**Dataset records:**

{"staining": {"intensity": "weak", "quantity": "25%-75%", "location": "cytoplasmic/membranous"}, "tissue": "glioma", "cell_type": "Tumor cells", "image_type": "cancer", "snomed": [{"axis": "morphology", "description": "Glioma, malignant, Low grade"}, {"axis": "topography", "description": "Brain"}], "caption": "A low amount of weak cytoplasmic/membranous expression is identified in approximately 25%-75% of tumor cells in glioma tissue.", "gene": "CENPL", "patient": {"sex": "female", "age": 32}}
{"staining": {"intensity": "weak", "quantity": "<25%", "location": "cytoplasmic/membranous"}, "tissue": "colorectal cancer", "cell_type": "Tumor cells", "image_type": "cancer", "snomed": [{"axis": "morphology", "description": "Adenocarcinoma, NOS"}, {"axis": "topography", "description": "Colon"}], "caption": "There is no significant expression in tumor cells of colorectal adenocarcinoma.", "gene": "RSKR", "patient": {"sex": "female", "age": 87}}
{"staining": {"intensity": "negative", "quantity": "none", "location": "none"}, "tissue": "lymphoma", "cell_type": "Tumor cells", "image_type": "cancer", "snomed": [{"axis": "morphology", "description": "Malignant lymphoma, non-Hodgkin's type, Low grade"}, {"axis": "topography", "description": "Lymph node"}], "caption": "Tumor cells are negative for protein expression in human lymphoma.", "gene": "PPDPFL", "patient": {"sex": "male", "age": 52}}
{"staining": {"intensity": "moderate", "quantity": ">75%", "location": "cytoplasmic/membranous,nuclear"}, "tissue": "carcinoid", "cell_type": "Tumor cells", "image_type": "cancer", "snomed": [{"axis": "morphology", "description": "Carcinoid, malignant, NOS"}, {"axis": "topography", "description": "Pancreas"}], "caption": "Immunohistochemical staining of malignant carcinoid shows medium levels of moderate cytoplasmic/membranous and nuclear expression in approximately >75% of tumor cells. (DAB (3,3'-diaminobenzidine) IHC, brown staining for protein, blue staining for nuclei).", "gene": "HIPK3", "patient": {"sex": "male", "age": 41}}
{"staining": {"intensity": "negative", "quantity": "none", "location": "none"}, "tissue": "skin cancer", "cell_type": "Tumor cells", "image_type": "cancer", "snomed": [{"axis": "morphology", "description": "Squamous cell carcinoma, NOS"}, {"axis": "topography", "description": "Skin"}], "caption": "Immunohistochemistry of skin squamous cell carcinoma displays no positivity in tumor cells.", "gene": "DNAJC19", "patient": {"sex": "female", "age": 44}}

**Exercise brief:**
Reproduce each record exactly, leaving nothing out.

**Answer to the exercise:**
{"staining": {"intensity": "weak", "quantity": "25%-75%", "location": "cytoplasmic/membranous"}, "tissue": "glioma", "cell_type": "Tumor cells", "image_type": "cancer", "snomed": [{"axis": "morphology", "description": "Glioma, malignant, Low grade"}, {"axis": "topography", "description": "Brain"}], "caption": "A low amount of weak cytoplasmic/membranous expression is identified in approximately 25%-75% of tumor cells in glioma tissue.", "gene": "CENPL", "patient": {"sex": "female", "age": 32}}
{"staining": {"intensity": "weak", "quantity": "<25%", "location": "cytoplasmic/membranous"}, "tissue": "colorectal cancer", "cell_type": "Tumor cells", "image_type": "cancer", "snomed": [{"axis": "morphology", "description": "Adenocarcinoma, NOS"}, {"axis": "topography", "description": "Colon"}], "caption": "There is no significant expression in tumor cells of colorectal adenocarcinoma.", "gene": "RSKR", "patient": {"sex": "female", "age": 87}}
{"staining": {"intensity": "negative", "quantity": "none", "location": "none"}, "tissue": "lymphoma", "cell_type": "Tumor cells", "image_type": "cancer", "snomed": [{"axis": "morphology", "description": "Malignant lymphoma, non-Hodgkin's type, Low grade"}, {"axis": "topography", "description": "Lymph node"}], "caption": "Tumor cells are negative for protein expression in human lymphoma.", "gene": "PPDPFL", "patient": {"sex": "male", "age": 52}}
{"staining": {"intensity": "moderate", "quantity": ">75%", "location": "cytoplasmic/membranous,nuclear"}, "tissue": "carcinoid", "cell_type": "Tumor cells", "image_type": "cancer", "snomed": [{"axis": "morphology", "description": "Carcinoid, malignant, NOS"}, {"axis": "topography", "description": "Pancreas"}], "caption": "Immunohistochemical staining of malignant carcinoid shows medium levels of moderate cytoplasmic/membranous and nuclear expression in approximately >75% of tumor cells. (DAB (3,3'-diaminobenzidine) IHC, brown staining for protein, blue staining for nuclei).", "gene": "HIPK3", "patient": {"sex": "male", "age": 41}}
{"staining": {"intensity": "negative", "quantity": "none", "location": "none"}, "tissue": "skin cancer", "cell_type": "Tumor cells", "image_type": "cancer", "snomed": [{"axis": "morphology", "description": "Squamous cell carcinoma, NOS"}, {"axis": "topography", "description": "Skin"}], "caption": "Immunohistochemistry of skin squamous cell carcinoma displays no positivity in tumor cells.", "gene": "DNAJC19", "patient": {"sex": "female", "age": 44}}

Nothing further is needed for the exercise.